**SOURCE PASSAGE:**

--

08 March, 2010

Letting Go

How does one let go of things we hold onto for long periods of time?  Here is a list of things my family is letting go of this week....

Weight, Toxins - happy to report via stress and a proper cleanse, I am letting go of 14 pounds!  YEAH, I have been carrying around this weight ever since a miscarriage fall of 2007.  It could have been hormones, disappointment, circumstances, the move to Florida or just plain laziness, but I kicked into gear and let it go.  I feel and look great, even though I would love to be firmer and a bit more tone, I will take this achievement gladly!

Preconceived Notions - we all have them, hopes, dreams, desires, etc.  I find mystikman reconsidering a move back to Ohio.  Not that there is any movement on the job front, but a simple application submitted, but the fact that he willingly accepted the idea and let go of his never again attitude.

--

**RAW DATA:**
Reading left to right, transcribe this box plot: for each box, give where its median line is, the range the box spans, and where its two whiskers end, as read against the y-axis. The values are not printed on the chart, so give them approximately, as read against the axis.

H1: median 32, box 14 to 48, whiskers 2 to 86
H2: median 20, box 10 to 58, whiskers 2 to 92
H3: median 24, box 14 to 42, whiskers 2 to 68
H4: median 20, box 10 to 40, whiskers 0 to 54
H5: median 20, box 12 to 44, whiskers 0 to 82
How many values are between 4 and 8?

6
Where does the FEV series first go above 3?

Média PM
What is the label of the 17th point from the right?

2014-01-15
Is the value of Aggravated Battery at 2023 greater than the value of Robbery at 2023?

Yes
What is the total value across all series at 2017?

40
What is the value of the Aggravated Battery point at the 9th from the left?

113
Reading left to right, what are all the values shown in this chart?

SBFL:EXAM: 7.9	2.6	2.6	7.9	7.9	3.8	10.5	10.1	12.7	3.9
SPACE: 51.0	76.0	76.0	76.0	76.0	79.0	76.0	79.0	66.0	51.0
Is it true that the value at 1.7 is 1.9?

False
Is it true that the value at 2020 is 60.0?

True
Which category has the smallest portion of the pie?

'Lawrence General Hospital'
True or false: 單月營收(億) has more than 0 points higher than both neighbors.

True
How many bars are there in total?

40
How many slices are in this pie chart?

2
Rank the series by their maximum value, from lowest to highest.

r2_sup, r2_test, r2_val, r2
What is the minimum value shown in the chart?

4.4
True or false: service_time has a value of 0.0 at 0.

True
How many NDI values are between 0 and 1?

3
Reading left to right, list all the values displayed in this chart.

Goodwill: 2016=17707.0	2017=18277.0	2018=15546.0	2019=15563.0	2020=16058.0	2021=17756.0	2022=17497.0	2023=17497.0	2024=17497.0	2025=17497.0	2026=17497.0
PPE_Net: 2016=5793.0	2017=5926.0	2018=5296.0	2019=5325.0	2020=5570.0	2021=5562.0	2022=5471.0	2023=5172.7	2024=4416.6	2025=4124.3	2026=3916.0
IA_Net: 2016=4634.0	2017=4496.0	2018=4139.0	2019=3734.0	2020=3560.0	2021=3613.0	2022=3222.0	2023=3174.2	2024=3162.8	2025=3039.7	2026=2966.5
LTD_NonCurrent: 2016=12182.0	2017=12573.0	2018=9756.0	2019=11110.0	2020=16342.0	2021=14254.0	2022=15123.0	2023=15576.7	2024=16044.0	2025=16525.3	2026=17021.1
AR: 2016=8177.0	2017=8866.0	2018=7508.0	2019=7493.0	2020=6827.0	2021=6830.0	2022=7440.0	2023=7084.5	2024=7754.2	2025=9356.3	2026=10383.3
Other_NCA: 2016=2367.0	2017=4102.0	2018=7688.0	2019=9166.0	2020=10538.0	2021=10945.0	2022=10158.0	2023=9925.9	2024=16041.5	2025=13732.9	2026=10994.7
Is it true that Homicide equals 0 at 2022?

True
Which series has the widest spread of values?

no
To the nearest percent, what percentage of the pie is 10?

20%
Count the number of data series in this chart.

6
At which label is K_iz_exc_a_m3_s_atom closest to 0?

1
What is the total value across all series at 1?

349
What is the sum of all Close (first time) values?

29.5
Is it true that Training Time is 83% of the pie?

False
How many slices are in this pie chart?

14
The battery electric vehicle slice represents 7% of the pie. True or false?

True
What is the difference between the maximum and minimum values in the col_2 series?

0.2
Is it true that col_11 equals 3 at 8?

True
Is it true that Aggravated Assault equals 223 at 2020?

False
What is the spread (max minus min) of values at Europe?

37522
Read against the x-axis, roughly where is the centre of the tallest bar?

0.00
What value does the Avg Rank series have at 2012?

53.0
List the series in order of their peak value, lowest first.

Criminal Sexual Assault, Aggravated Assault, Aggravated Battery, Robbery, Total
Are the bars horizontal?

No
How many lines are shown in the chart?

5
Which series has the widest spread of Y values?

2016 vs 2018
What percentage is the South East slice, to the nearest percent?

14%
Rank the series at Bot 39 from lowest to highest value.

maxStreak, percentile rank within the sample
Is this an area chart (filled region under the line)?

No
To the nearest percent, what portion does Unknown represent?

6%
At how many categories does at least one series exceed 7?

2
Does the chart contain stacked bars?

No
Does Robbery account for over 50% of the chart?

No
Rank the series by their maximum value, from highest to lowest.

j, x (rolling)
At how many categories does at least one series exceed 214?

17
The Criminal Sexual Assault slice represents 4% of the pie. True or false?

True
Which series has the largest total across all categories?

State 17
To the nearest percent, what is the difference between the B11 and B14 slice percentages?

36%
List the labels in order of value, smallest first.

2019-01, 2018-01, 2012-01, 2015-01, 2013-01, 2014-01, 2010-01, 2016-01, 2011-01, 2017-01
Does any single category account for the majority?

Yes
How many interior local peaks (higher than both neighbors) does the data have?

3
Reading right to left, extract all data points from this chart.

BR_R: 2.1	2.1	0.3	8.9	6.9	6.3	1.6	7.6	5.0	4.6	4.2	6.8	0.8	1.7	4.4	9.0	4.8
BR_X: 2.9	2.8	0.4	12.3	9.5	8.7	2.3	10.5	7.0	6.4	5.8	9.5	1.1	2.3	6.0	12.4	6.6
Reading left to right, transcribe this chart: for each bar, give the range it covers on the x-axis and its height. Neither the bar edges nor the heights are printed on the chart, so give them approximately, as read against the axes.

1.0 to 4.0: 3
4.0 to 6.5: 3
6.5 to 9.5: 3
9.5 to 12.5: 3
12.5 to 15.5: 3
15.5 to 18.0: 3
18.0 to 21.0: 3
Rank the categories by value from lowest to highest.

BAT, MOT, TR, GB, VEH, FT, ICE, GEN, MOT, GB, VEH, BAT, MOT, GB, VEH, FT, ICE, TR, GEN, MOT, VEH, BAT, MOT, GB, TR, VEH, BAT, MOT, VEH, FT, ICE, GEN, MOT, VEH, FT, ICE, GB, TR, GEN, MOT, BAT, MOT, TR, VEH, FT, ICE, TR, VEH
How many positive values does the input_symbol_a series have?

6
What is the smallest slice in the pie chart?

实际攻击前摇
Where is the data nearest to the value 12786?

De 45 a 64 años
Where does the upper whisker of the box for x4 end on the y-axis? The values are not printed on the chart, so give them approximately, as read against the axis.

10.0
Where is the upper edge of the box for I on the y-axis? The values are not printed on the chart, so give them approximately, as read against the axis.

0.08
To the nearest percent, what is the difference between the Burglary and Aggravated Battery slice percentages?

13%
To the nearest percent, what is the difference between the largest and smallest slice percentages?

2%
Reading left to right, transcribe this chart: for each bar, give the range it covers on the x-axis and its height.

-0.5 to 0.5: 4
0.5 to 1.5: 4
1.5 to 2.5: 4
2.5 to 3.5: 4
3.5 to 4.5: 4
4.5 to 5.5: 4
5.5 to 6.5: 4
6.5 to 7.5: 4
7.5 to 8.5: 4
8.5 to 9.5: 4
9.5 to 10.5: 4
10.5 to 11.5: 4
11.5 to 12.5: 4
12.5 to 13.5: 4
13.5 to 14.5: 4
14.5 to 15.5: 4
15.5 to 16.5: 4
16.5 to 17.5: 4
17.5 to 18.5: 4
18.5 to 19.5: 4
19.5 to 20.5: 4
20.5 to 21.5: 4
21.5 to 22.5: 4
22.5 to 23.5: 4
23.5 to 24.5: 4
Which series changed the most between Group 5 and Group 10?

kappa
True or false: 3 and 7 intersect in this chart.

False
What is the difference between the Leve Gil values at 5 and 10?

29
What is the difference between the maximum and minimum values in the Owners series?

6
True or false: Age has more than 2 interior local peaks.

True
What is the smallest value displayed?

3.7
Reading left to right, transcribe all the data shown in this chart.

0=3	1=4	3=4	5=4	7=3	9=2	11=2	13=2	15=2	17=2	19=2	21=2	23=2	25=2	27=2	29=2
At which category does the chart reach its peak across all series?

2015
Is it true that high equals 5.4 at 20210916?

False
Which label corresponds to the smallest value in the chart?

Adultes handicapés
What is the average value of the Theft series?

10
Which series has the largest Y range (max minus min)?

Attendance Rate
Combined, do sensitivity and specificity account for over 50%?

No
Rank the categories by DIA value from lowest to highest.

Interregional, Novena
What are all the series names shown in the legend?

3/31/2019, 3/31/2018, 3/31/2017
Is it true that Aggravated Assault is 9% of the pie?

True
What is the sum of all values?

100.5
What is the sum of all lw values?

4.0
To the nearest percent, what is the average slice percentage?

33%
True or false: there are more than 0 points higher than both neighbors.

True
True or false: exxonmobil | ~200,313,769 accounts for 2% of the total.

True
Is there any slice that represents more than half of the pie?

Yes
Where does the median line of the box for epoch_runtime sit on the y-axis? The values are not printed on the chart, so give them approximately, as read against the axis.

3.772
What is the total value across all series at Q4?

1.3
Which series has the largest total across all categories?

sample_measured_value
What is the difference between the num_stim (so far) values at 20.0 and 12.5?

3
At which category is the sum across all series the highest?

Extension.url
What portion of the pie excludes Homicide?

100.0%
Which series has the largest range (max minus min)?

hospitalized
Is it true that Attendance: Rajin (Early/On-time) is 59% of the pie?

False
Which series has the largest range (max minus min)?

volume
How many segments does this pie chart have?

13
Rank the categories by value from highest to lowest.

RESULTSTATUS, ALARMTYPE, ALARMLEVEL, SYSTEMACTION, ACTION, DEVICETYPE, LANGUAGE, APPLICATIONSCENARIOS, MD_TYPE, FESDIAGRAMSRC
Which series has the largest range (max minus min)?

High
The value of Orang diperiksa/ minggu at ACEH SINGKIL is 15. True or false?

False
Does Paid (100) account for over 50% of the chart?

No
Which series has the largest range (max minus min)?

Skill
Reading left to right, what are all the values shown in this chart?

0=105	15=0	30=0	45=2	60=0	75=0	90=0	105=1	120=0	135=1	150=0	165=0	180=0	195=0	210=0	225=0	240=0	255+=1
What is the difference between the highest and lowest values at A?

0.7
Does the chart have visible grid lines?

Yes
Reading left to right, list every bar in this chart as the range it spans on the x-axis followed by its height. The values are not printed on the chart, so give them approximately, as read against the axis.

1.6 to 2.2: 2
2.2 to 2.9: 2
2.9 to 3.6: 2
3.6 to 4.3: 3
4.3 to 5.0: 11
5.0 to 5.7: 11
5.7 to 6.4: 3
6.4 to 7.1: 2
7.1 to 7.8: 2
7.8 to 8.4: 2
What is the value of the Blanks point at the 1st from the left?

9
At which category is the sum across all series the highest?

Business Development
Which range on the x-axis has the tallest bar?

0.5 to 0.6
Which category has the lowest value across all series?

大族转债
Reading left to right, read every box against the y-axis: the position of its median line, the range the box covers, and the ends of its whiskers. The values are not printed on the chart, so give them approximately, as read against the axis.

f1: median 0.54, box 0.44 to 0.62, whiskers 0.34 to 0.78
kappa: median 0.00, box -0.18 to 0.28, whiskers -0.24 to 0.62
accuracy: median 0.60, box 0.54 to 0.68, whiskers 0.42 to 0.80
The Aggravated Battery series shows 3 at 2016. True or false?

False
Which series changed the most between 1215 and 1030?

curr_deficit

--

**AIM OF THE TASK:**
Answer these about the "Letting Go" post above:
(a) How many pounds does the writer report letting go of?
(b) Since when had the writer been carrying that weight?
(c) Which state is mystikman reconsidering moving back to?

**ANSWER SECTION:**
(a) 14 pounds.
(b) Since a miscarriage in the fall of 2007.
(c) Ohio.